Current and coming: The Scene

Editorial Staff Magazine

When it opened last fall on Newport’s swank Bellevue Avenue, the Audrain Automobile Museum was immediately up to speed (metaphors drawn from car culture are inexcusable but somehow inevitable with the Audrain), exhibiting a small but head-turning group of rare pre-World War II luxury cars, such as a fire-engine red 1930 Pierce-Arrow Convertible with a custom fitted compartment for your golf bag, and a 1931 Lincoln Model K convertible in a beautiful, and shall we say enviable, pea green.

 1969 Chevrolet Camaro Z11

Everything has been thought of at the Audrain, from the retrofitting of the handsome 1902-1903 Audrain building to set off the car collection with dark wood floors, white walls, and exposed steel beams to the precisely tuned labels detailing, for instance, the Lincoln’s Single Stromberg Downdraft Carburetor in case you want to know…and some of you will.

 

Left: Prewar Automobiles, the museum’s fall 2014 exhibition, included a 1930 Packard Custom Eight Sport Phaeton. Right: Among the highlights of Supercar Evolution, the winter 2015 exhibition, was a 2013 Lamborghini Aventador.

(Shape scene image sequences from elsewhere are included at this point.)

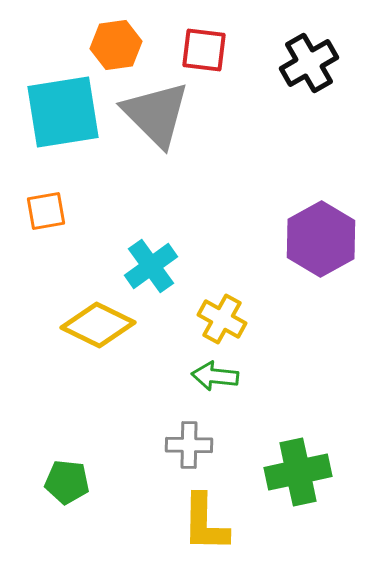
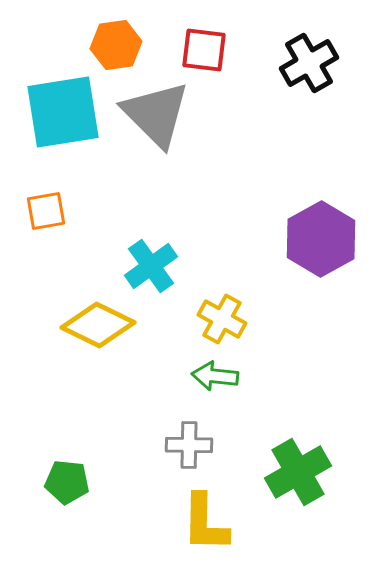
green cross: rotated 18 degrees counterclockwise
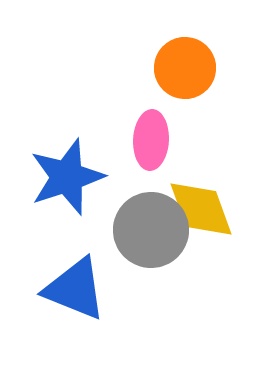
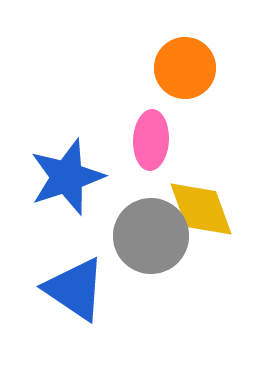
gray circle: moved 6 px down
blue triangle: rotated 12 degrees clockwise
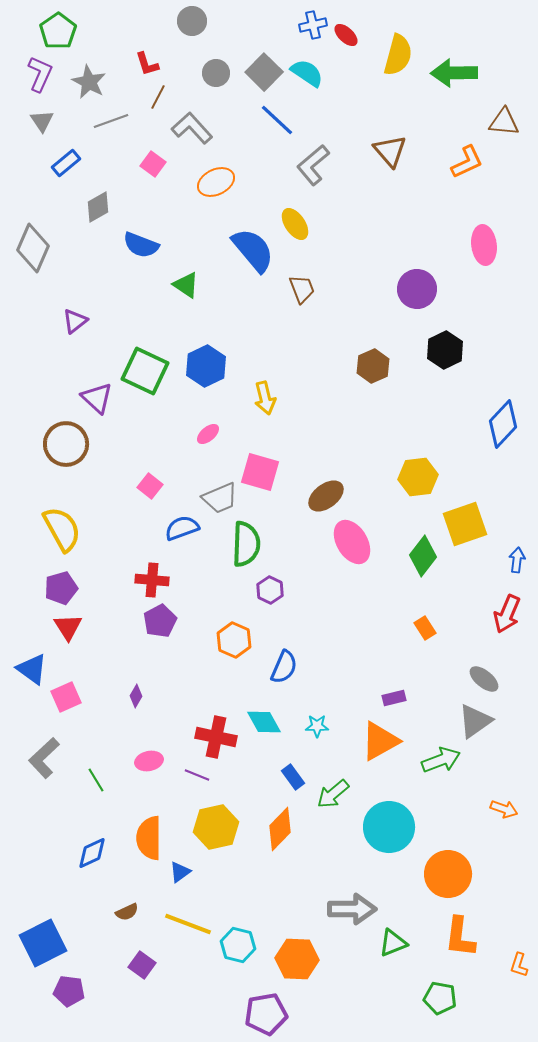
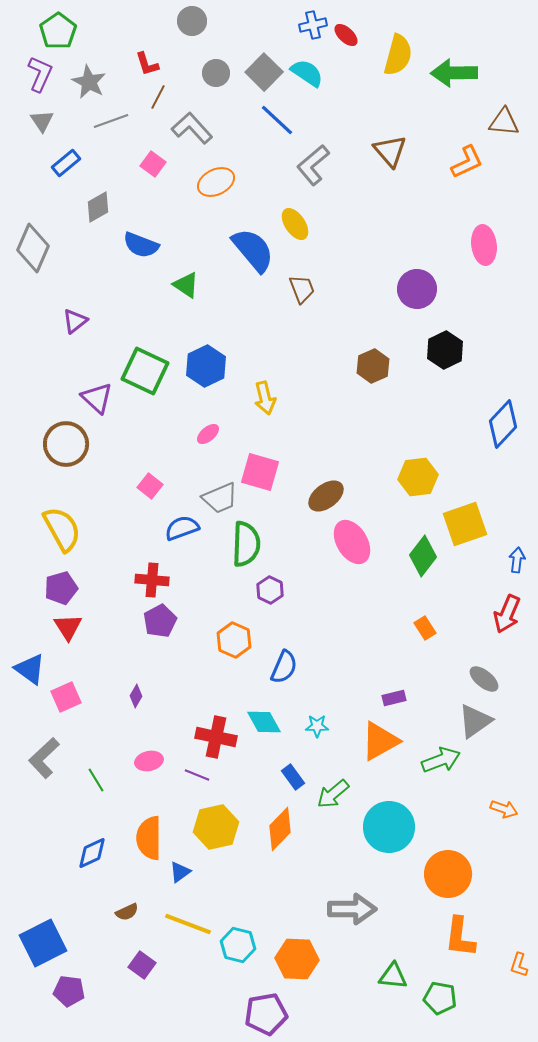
blue triangle at (32, 669): moved 2 px left
green triangle at (393, 943): moved 33 px down; rotated 28 degrees clockwise
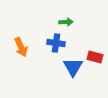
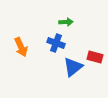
blue cross: rotated 12 degrees clockwise
blue triangle: rotated 20 degrees clockwise
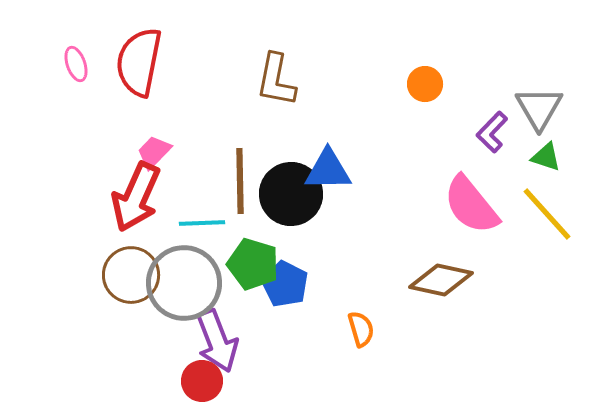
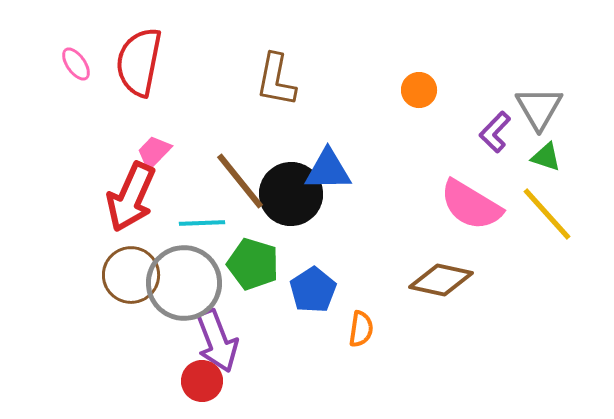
pink ellipse: rotated 16 degrees counterclockwise
orange circle: moved 6 px left, 6 px down
purple L-shape: moved 3 px right
brown line: rotated 38 degrees counterclockwise
red arrow: moved 5 px left
pink semicircle: rotated 20 degrees counterclockwise
blue pentagon: moved 28 px right, 6 px down; rotated 12 degrees clockwise
orange semicircle: rotated 24 degrees clockwise
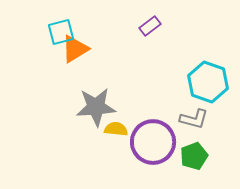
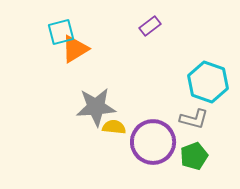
yellow semicircle: moved 2 px left, 2 px up
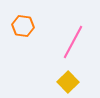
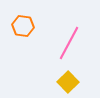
pink line: moved 4 px left, 1 px down
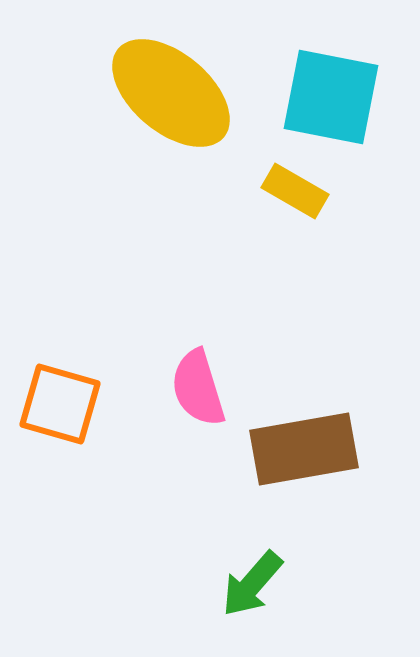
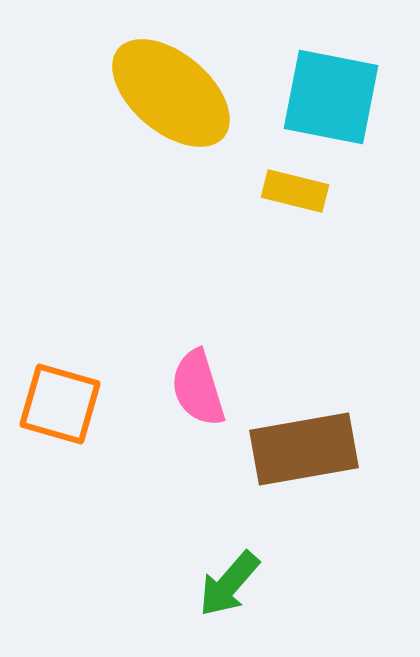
yellow rectangle: rotated 16 degrees counterclockwise
green arrow: moved 23 px left
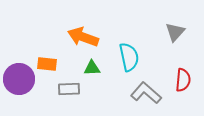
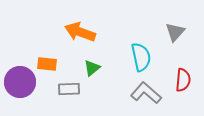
orange arrow: moved 3 px left, 5 px up
cyan semicircle: moved 12 px right
green triangle: rotated 36 degrees counterclockwise
purple circle: moved 1 px right, 3 px down
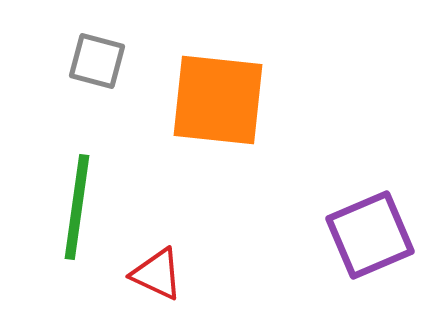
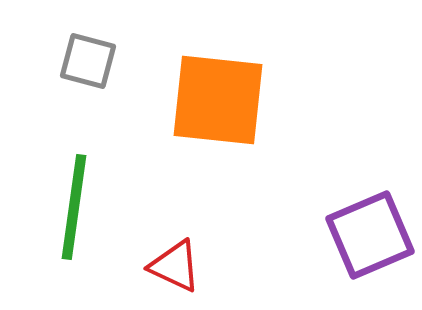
gray square: moved 9 px left
green line: moved 3 px left
red triangle: moved 18 px right, 8 px up
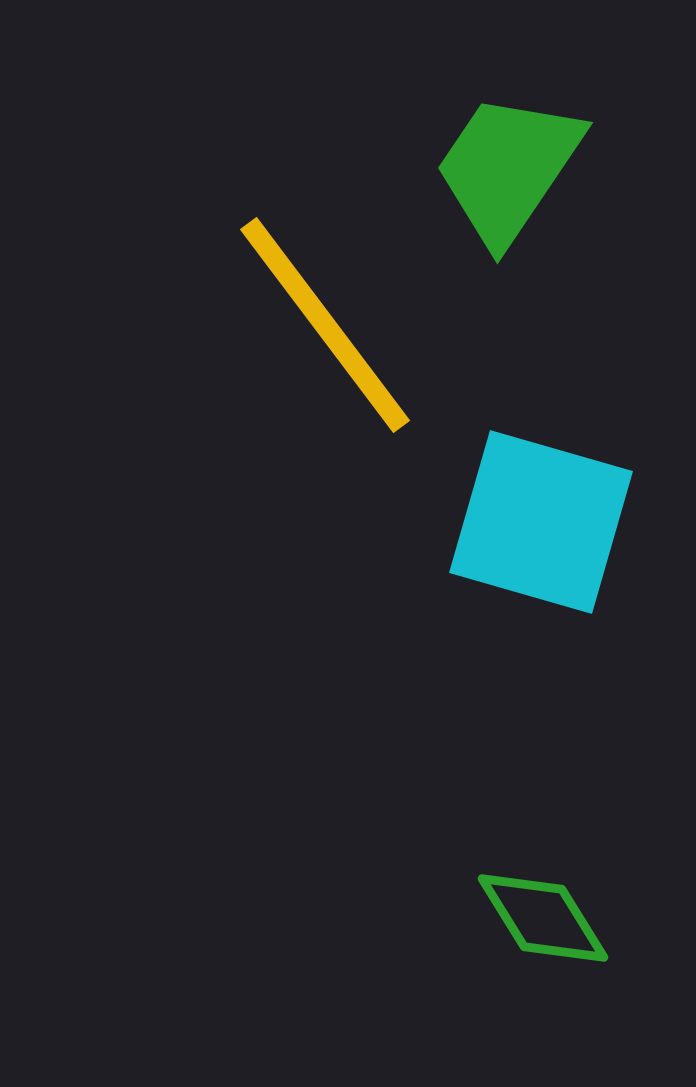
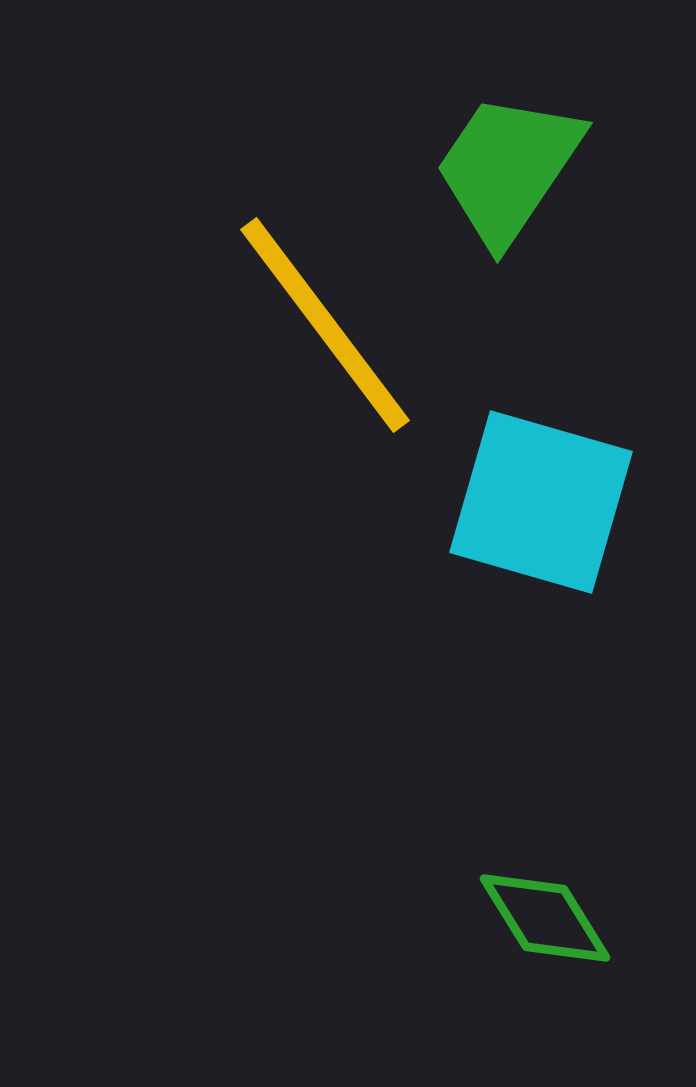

The driving force behind the Audrain is financier and real estate magnate Nicholas Schorsch, who owns most of its collection of more than one hundred vehicles. Its executive director is David de Muzio, formerly of the Philadelphia Museum of Art, where he oversaw collections of a different sort with the same meticulous attention to presentation, conservation, and visual drama.

1970 Plymouth Superbird

1929 Rolls Royce Springfield; Phantom 1 Brewster Ascot Phaeton

Although they started off with luxury cars last fall and continued with a group of rare lean and mean supercars—like the 1955 Mercedes Benz 300 SL (the unofficial first “supercar”) and the 1998 Ferrari 355 F1 Berlinetta—this past spring, both men grew up in the 1960s and 1970s besotted with cars of a more vernacular appeal—muscle cars, hot rods, custom cars, and vintage Camaros, especially the elusive 1969 Copo Camaro. “We both have a thing for them,” de Muzio confesses of the Chevys.

   

 Left: The Audrain Automobile Museum, 222 Bellevue Avenue, Newport, Rhode Island; Right: 1953 Ferrari 250 Europa Coupe

This summer the Audrain is showing hot rods and custom cars that, as with their other exhibits, de Muzio says, “will tell their own stories and the stories of the builders who made them and modified them.” Eventually the museum will also mount an exhibition of race cars, probably more than one, and possibly at some point we can expect pickup trucks and motorcycles to roll into view; the Audrain has a few of each with their own tales to tell.

1969 Pontiac G10

Most of the stories at the Audrain, like most of the collection, are American ones. If automotive design has currently lost the romantic allure of the cars that hypnotized so many of us as young and heedless teenagers,the Audrain is doing all it can to bring that magic back.

Customs & Hot Rods • Audrain Automobile Museum, Newport, Rhode Island • to October 18 • audrainautomuseum.org

The Audrain Museum is a sponsor of the Newport Antiques Show, which takes place this year from July 24 to 26, at Saint George’s School in nearby Middletown, Rhode Island.